O fracasso das negociações da Organização Mundial do Comércio (OMC) demonstrou mais uma vez o abismo que separa países ricos dos países em desenvolvimento sobre os meios de liberalizar o comércio mundial, e agora nuvens mais pesadas de incerteza pairam sobre o futuro da Rodada de Doha.

Após nove dias de discussões, os representantes dos 153 membros se separaram na terça-feira sem acordo, adiando por tempo indeterminado a conclusão da Rodada de Doha lançada em 2001.

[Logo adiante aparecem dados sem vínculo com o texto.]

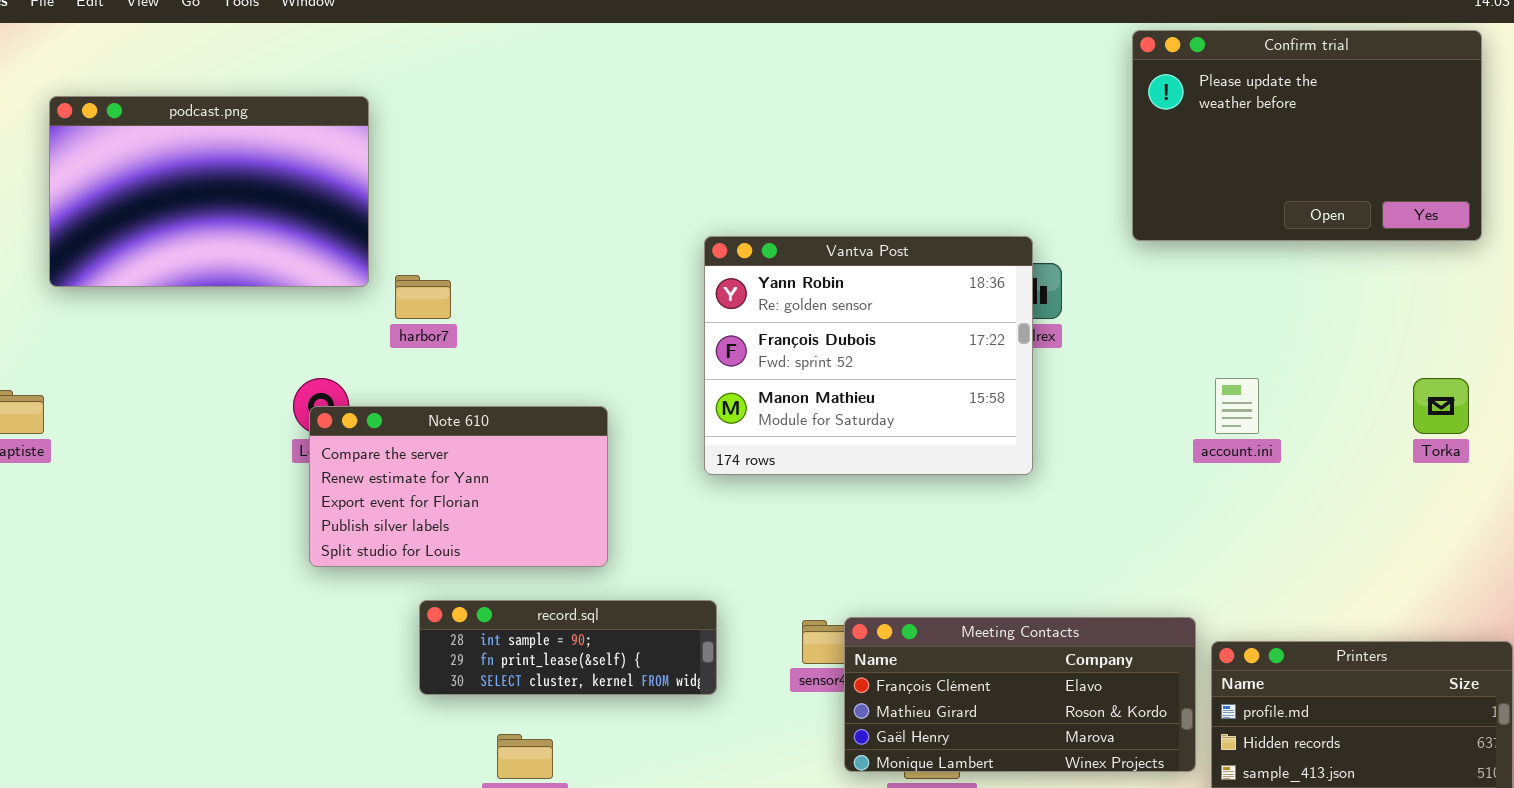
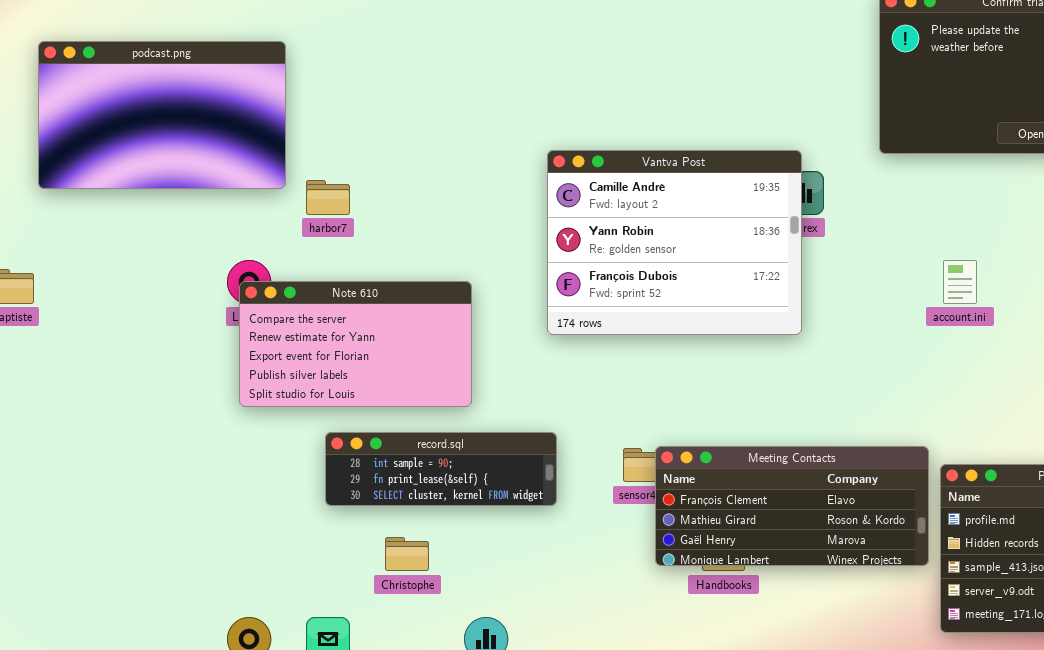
Vantva Post: [704,236,1033,475] -> [547,150,802,335], scrolled up 1 row

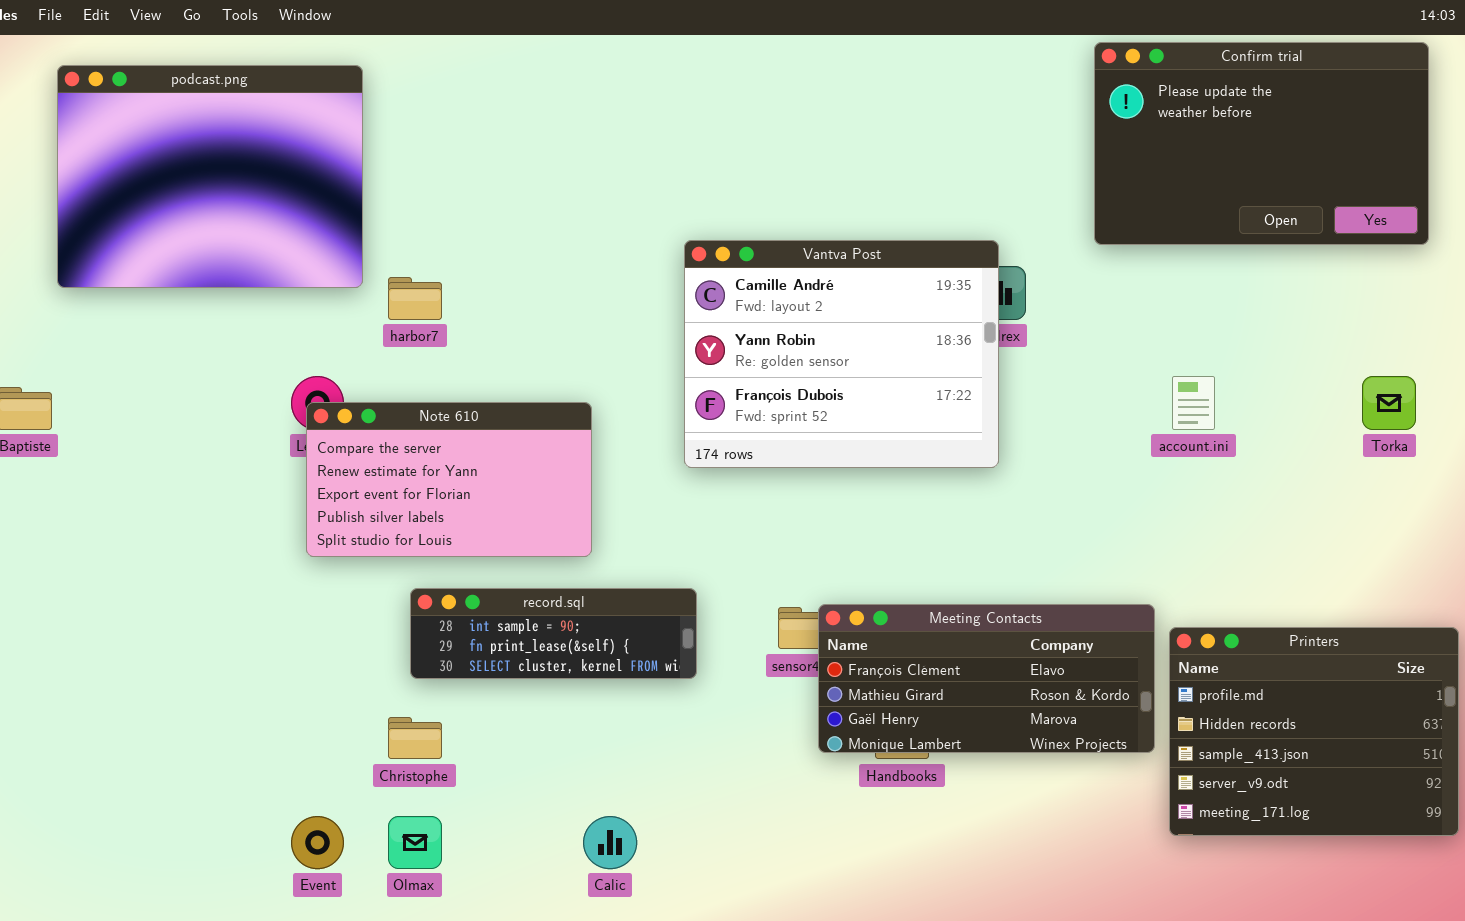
podcast.png: [38,41,286,189] -> [57,65,363,288], resized
Christophe: [385,537,429,571] -> [388,717,442,759], moved

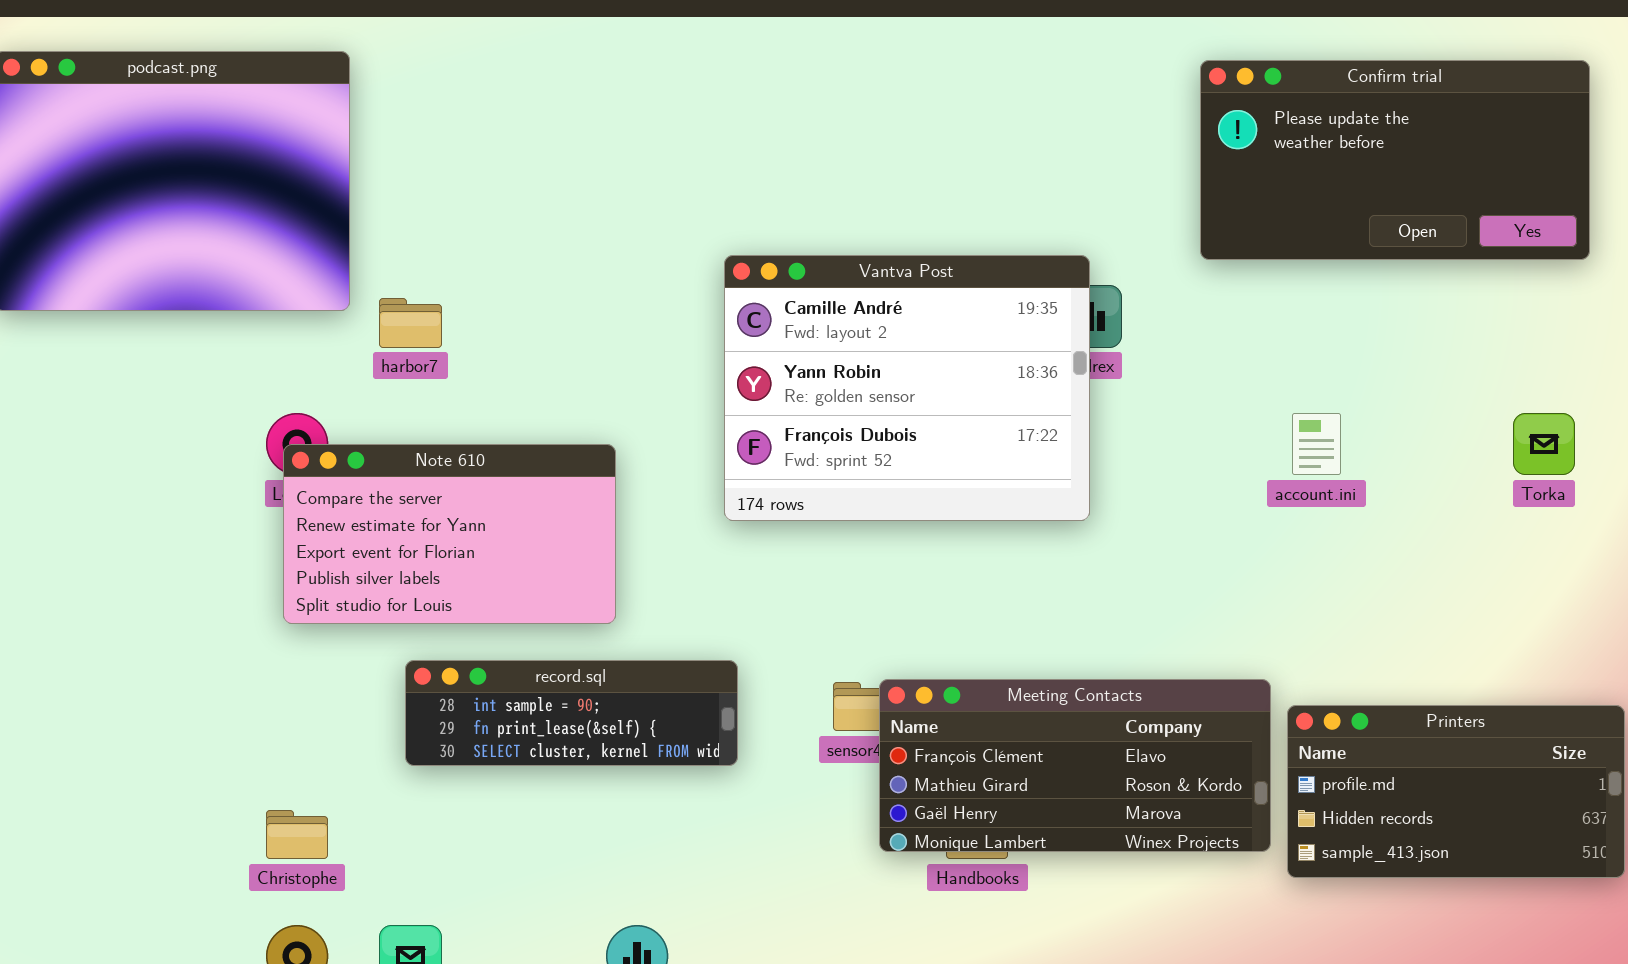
Confirm trial: [1094,42,1429,245] -> [1200,60,1590,260], resized
Printers: [1169,627,1459,836] -> [1287,705,1625,878], resized
Christophe: [388,717,442,759] -> [266,810,328,859], moved

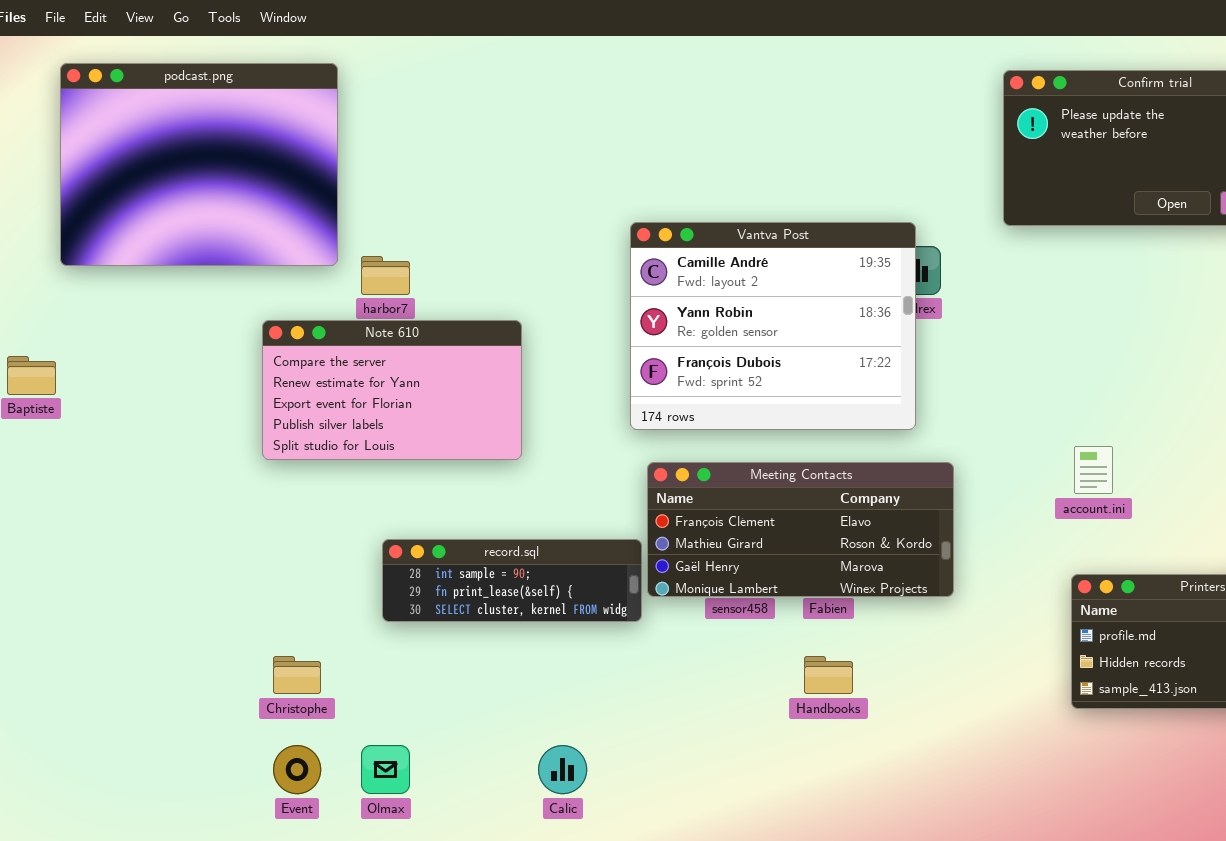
account.ini: [1292,413,1341,475] -> [1074,446,1113,494], moved
Note 610: [283,444,616,624] -> [262,320,522,460], moved
Meeting Contacts: [879,679,1271,852] -> [647,462,954,597], moved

As discussões aconteceram essencialmente dentro do "grupo das sete" principais potências comerciais (EUA, União Européia, Japão, China Índia, Brasil e Austrália), apesar de algumas conversas terem sido realizadas na "câmara verde" que reuniu 30 países.

"É uma pena e é decepcionante que as negociações não tenham ido além do grupo dos sete", lamentou nesta quarta-feira o ministro do Comércio de Lesotho, Popane Lebesa.

Os africanos foram os grandes perdedores porque nenhuma das propostas de redução dos subsídios agrícolas dos países ricos vai ser aplicada.

"Um dos principais elementos da crise alimentar, os subsídios, vai continuar nos prejudicando", acrescentou Lebesa, dizendo que a rodada de negociações de Doha deve ser relançada na primeira ocasião.

Esta mesma crise alimentar foi o que os americanos e os indianos invocaram para trocar acusações pelo fracasso das negociações.

As discussões tropeçaram no mecanismo de salvaguarda especial (SSM) que permite aos países em desenvolvimento aumentar suas tarifas aduaneiras diante da alta desenfreada das importações agrícolas em seus países. Os indianos queriam um piso muito baixo para poder acionar este mecanismo, e os americanos, um piso muito elevado.

"A ironia é que o debate sobre o SSM aconteceu num contexto de crise alimentar mundial", destacou a representante americana do Comércio, Susan Schwab, nesta quarta-feira, estimando que a aplicação das reivindicações indianas teria aumentado os preços dos alimentos nos mercados relacionados.

"Trata-se de favorecer os interesses comerciais ou proteger as condições de vida dos agricultores", respondeu o ministro do comércio indiano, Kamal Nath.

Depois de comprovado em 2003 durante o fracasso da conferência da OMC em Cáncun, no México, o fosso entre países ricos e em desenvolvimento apareceu novamente em Genebra.

Dentro do grupo dos sete, a Índia, seguida da China, se opuseram aos EUA sobre a questão do mecanismo de salvaguarda, mas também sobre o algodão, os chineses pediram uma forte baixa, ou até a eliminação, dos subsídios americanos a este produto.

O Brasil ficou no fogo cruzado, dividido entre seu papel no G20 com a Índia e a China, e o desejo de obter mais acesso aos mercados para seus produtos.

Ao final, não há nenhum novo calendário para a continuidade das negociações. A representante americana, Susan Schwab, questionou nesta quarta-feira os meios de preservar algumas conquistas, sem no entanto dar resposta, mas reafirmando sua fé no sistema multilateral de negociações.

O diretor geral da OMC, Pascal Lamy, disse que é preciso deixar a poeira baixar. É sem dúvida difícil de olhar longe neste estado em que as coisas estão. "Os membros da OMC devem se perguntar honestamente se querem juntar os cacos e como fazê-lo".

O comissário europeu do Comércio, Peter Mandelson, afirmou nesta quarta-feira, uma retomada do processo no outono, após um verão de reflexões. (Hemisfério Norte)

Mas alguns colocam em questão o processo multilateral de negociações.

"É preciso sem dúvida rever a questão de uma organização do debate entre 153 países sobre todos os assuntos comerciais. Ela se tornou inatingível", declarou nesta quarta-feira a secretária de Estado francesa do Comércio, Anne-Marie Idrac.